The Hazards of Neglecting Individual Strengths
A team can certainly function without every team member being optimized for their best role—it happens all the time. However, those teams will not function as well as they should. And even worse, your top talent might decide to go somewhere else if they feel that they aren’t being played to their strengths. In fact, it was found that 60% of employees say that it’s very important they have a role that allows them to do what they do best.
Here are some warning signs that your team may not feel their individual strengths are being utilized:
- Lack of Understanding and Conflict: Without understanding individual personalities and different backgrounds, team members may misinterpret others’ behaviors, leading to unnecessary conflicts and dysfunctional teams.
- Misalignment of Tasks and Skills: Neglecting to consider individual personalities can lead to assigning tasks that don’t align with individuals’ skills or working styles, leading to decreased productivity.
- Decreased Employee Engagement: Employees may feel misunderstood or undervalued when leaders ignore their individual personality traits, leading to decreased engagement and productivity.
How to Start Using Your Team Properly
It all starts with understanding your team on a deeper level!

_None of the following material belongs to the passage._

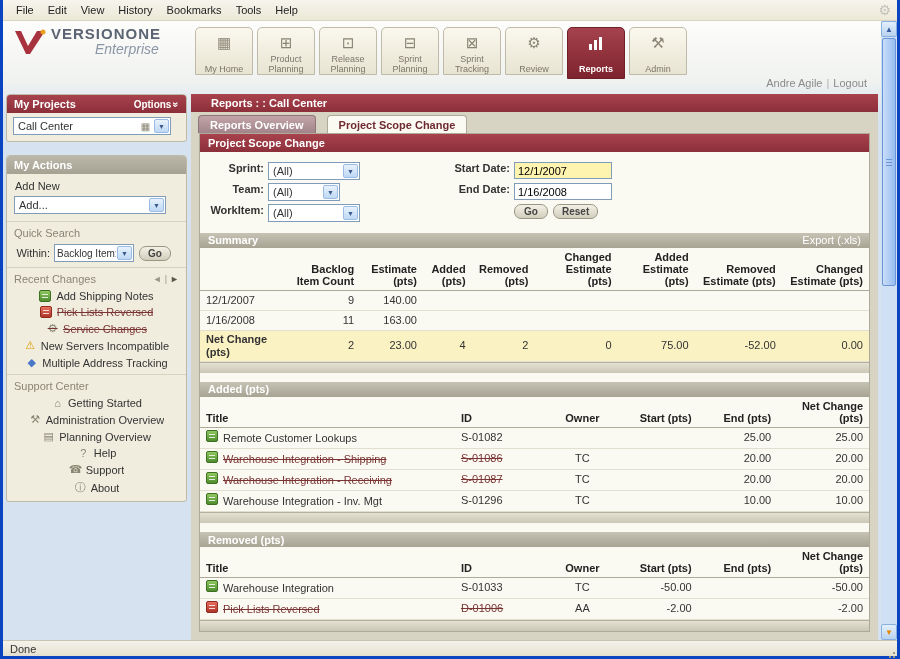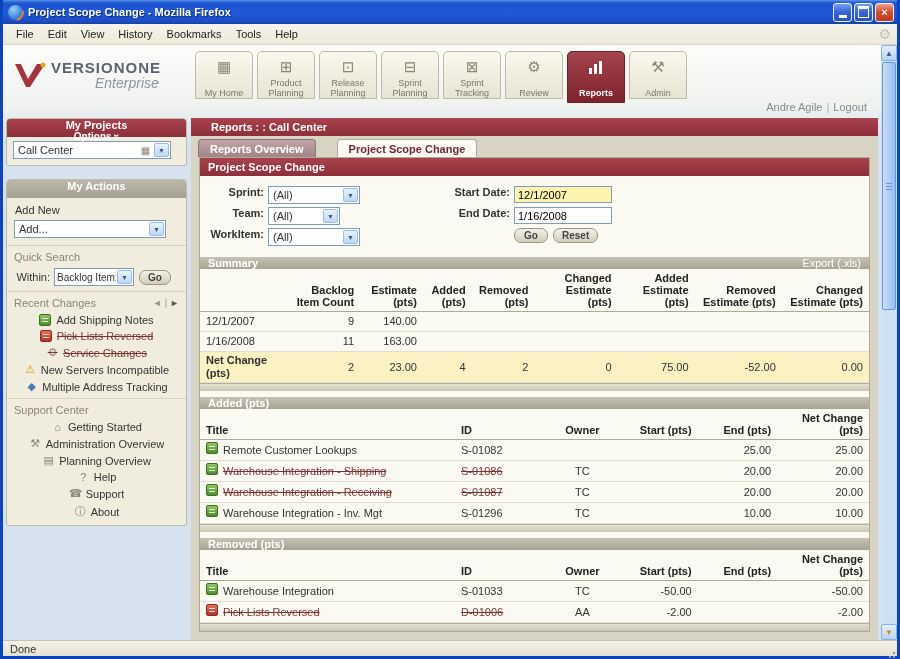"Project Scope Change - Mozilla" div.titlebar { html: <div> <span></span> <span>Project Scope Change - Mozilla Firefox</span> <span> <span></span> <span></span> <span>×</span> </span> </div> -> none }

They aren’t just there to push things forward—they’re all equipped with unique skill sets that, when combined correctly, can produce a high-performance team.
Here are some ways you can start recognizing—and using—your team’s skills and traits:
- Conduct Strengths Assessments: Team building experts can help you assess the strengths and working styles of your team members.

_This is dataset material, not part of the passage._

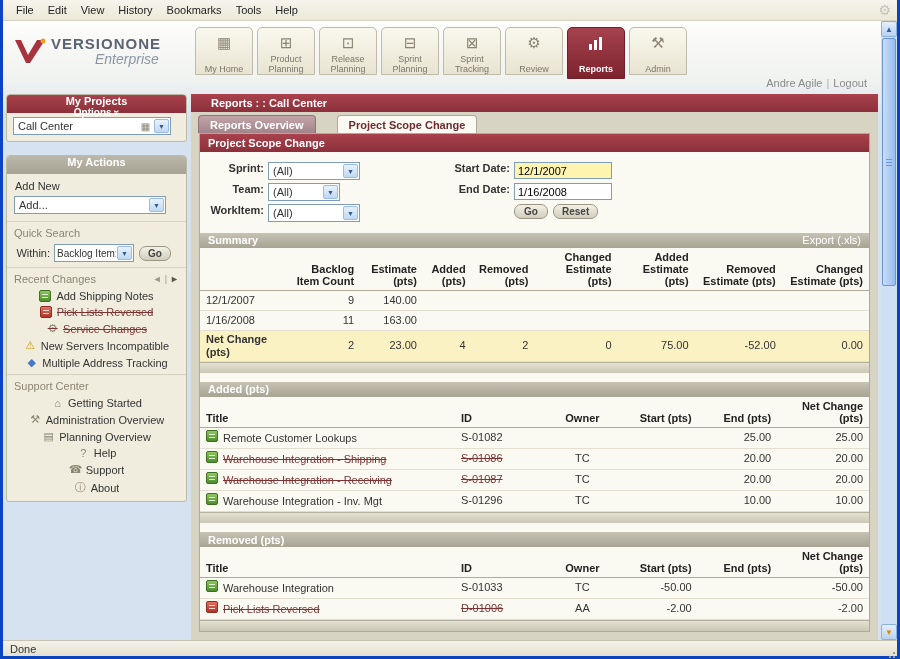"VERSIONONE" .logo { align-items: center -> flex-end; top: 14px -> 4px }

- Foster Open Communication: Encourage your team to share their preferred working styles, strengths, and areas they’re passionate about. You can achieve this through one-on-one meetings or team workshops.
- Assign Roles Based on Strengths: Once you understand each team member’s strengths, assign tasks that align with these strengths. This not only improves performance but also enhances job satisfaction.

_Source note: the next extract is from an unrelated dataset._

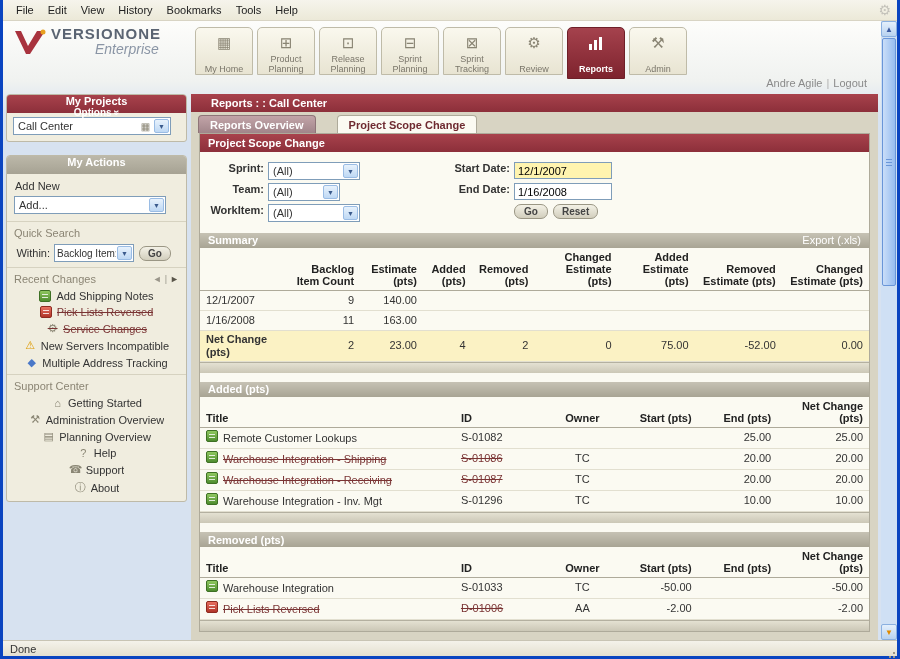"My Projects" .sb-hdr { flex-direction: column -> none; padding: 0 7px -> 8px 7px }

- Provide Opportunities for Skill Demonstration: Create opportunities for team members to showcase their strengths. This could be through presentations, leading a project, or even informal “show-and-tell” sessions.
- Encourage Peer Recognition: Implement a system where team members can recognize and appreciate each other’s strengths. This fosters a culture of appreciation and allows you to see strengths that you may have missed.
In conclusion, the toxic transformation of a good team isn’t sudden but a gradual process, often steered by unchecked groupthink, poor communication, unresolved conflicts, unsatisfactory reward systems, and a disregard for individual personalities. Each of these elements alone can dent team effectiveness, and together, they can precipitate a team’s downfall.
However, by recognizing these pitfalls, we can take proactive measures to prevent them. It’s about fostering open dialogue, promoting synergy through clarity and understanding, building robust conflict resolution mechanisms, creating rewarding systems that genuinely motivate, and recognizing and nurturing the unique strengths of individual team members. By doing so, not only can we avert toxicity, but we can also cultivate teams that are resilient, effective, and harmoniously aligned with the organization’s core values.